* **Your task**:
Rescale the listing from the line with "right shoulder: (1040, 287, 14)" up to and including the line with "left ankle: (1069, 804, 1)", writing out only those lines. Multiply every keypoint x, y, and depth value by 0.35 and round to whole numbers, with halves rounded up.

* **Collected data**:
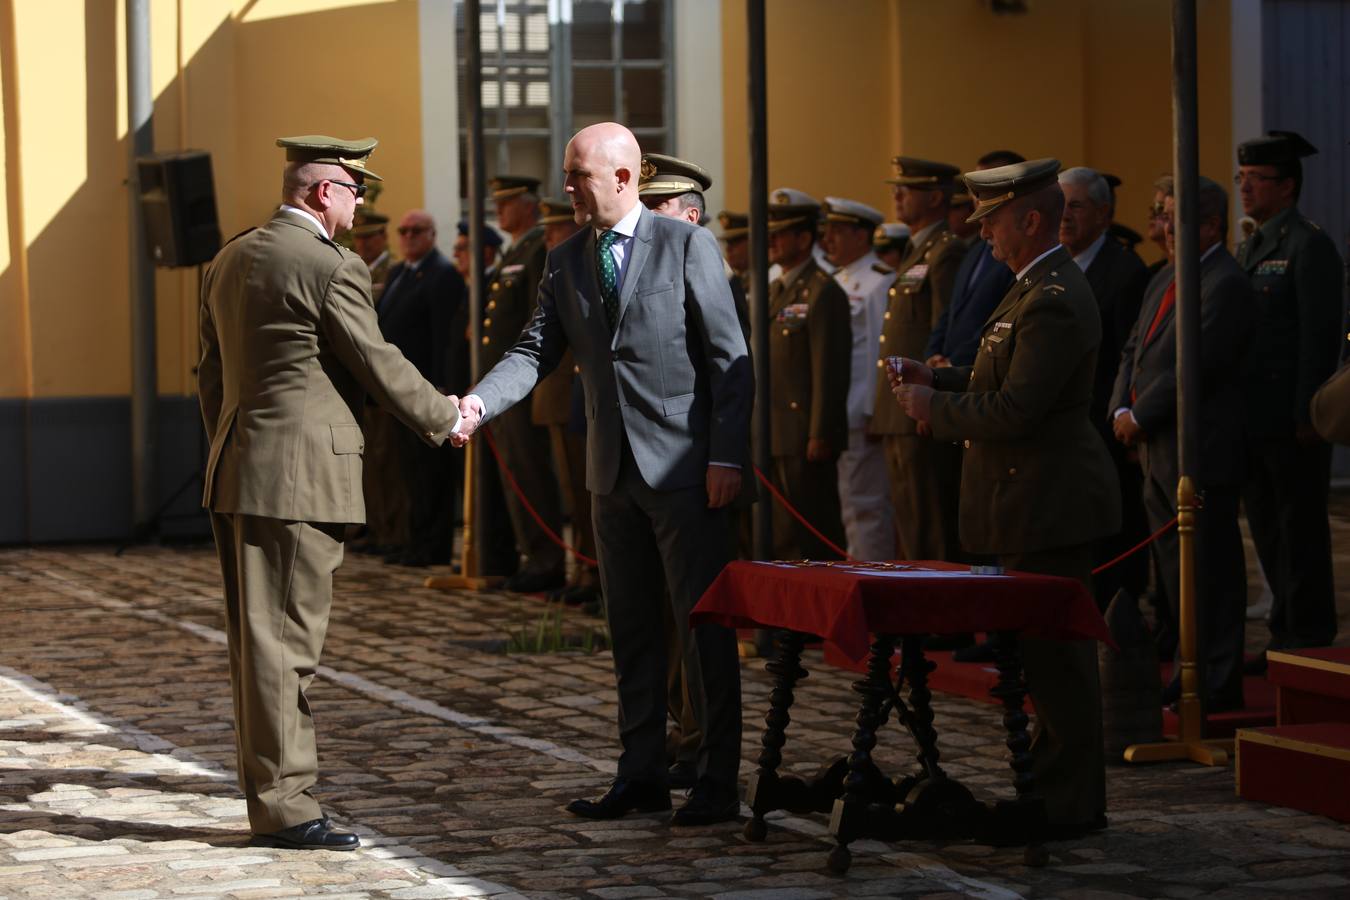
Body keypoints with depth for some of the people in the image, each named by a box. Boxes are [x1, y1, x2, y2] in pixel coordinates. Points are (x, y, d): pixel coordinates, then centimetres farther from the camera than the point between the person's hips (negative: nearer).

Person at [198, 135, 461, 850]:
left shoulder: (229, 261, 13)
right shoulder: (331, 267, -13)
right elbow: (378, 364, -7)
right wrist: (443, 417, 8)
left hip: (236, 470, 9)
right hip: (299, 476, -9)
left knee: (256, 639, 12)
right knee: (285, 639, -6)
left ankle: (267, 793, 19)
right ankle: (283, 804, -3)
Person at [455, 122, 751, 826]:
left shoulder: (686, 246, -5)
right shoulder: (566, 261, 10)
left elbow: (730, 359, -7)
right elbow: (534, 351, 5)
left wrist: (726, 457, -13)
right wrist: (478, 404, -14)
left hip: (683, 464, -6)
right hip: (613, 472, 6)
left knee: (704, 624, -3)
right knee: (631, 629, 11)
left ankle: (717, 782, 1)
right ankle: (642, 776, 18)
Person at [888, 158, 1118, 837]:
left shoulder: (1054, 302, -22)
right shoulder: (1040, 287, 14)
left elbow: (1014, 409, -25)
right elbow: (1007, 378, 22)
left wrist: (933, 407, -12)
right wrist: (937, 379, 9)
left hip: (1050, 501, -11)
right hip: (1042, 500, 11)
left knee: (1054, 655, -5)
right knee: (1045, 649, 16)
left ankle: (1069, 804, 1)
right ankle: (1054, 787, 24)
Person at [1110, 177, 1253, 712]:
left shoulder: (1225, 285, -15)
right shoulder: (1165, 281, 16)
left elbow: (1195, 364, -21)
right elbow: (1134, 351, 17)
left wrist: (1141, 417, -14)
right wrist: (1122, 411, 1)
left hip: (1200, 452, -9)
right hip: (1157, 448, 9)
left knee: (1210, 567, -3)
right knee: (1173, 563, 14)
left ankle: (1219, 683, 2)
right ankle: (1194, 666, 24)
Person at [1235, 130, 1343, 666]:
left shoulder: (1309, 246, -10)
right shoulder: (1249, 249, 16)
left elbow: (1321, 337, -16)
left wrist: (1307, 416, -19)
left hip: (1292, 421, -9)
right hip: (1253, 420, 9)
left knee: (1300, 529, -2)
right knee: (1268, 532, 12)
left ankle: (1310, 638, 5)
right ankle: (1287, 634, 20)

* **Output below**:
right shoulder: (364, 100, 5)
left elbow: (355, 143, -9)
right elbow: (352, 132, 8)
left wrist: (327, 142, -4)
right wrist: (328, 133, 3)
left hip: (368, 175, -4)
right hip: (365, 175, 4)
left knee: (369, 229, -2)
right knee: (366, 227, 6)
left ankle: (374, 281, 0)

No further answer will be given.